• _EXERCISE DIRECTIONS_
In the records that come next, find every line with "endmodule". Return those lines.
Start of SOURCE DATA
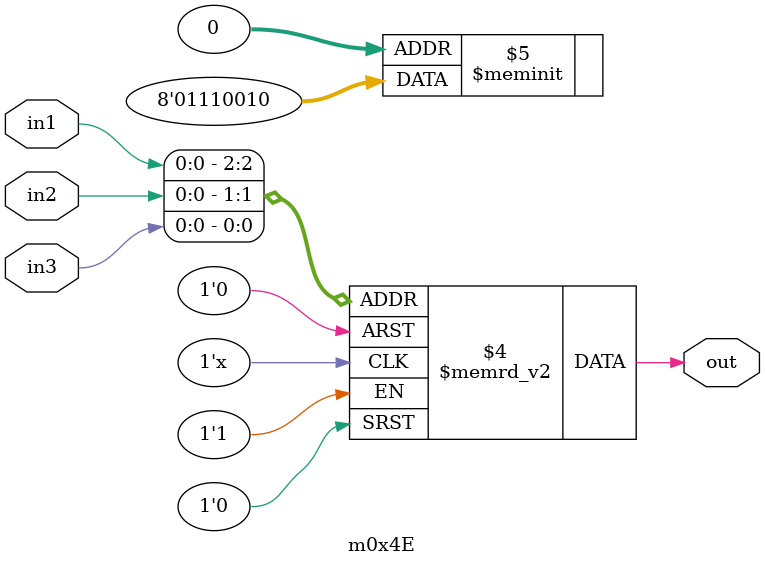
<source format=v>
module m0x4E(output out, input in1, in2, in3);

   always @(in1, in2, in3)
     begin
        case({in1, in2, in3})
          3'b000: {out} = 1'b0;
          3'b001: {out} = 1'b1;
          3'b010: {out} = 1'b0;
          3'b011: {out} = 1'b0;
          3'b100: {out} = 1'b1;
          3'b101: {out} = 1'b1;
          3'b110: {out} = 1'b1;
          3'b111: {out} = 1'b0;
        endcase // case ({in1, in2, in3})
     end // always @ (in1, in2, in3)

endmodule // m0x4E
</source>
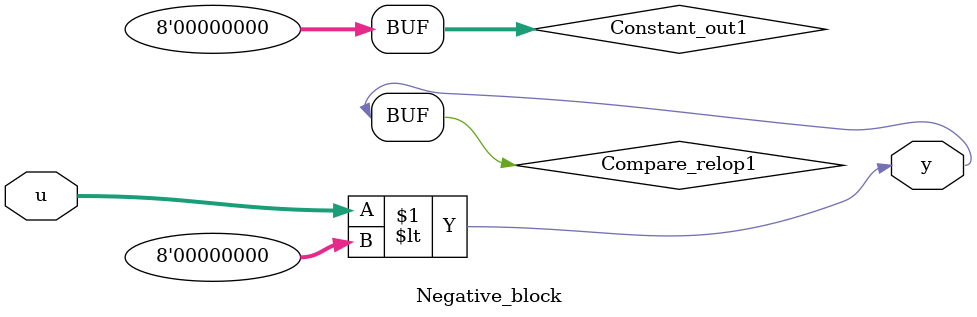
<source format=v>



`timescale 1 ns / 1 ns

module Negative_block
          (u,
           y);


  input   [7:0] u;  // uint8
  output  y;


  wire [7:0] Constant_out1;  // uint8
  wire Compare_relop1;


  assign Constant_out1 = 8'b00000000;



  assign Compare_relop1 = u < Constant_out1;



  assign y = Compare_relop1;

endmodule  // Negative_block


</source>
End of SOURCE DATA
• _TASK ANSWER_
endmodule // m0x4E
endmodule  // Negative_block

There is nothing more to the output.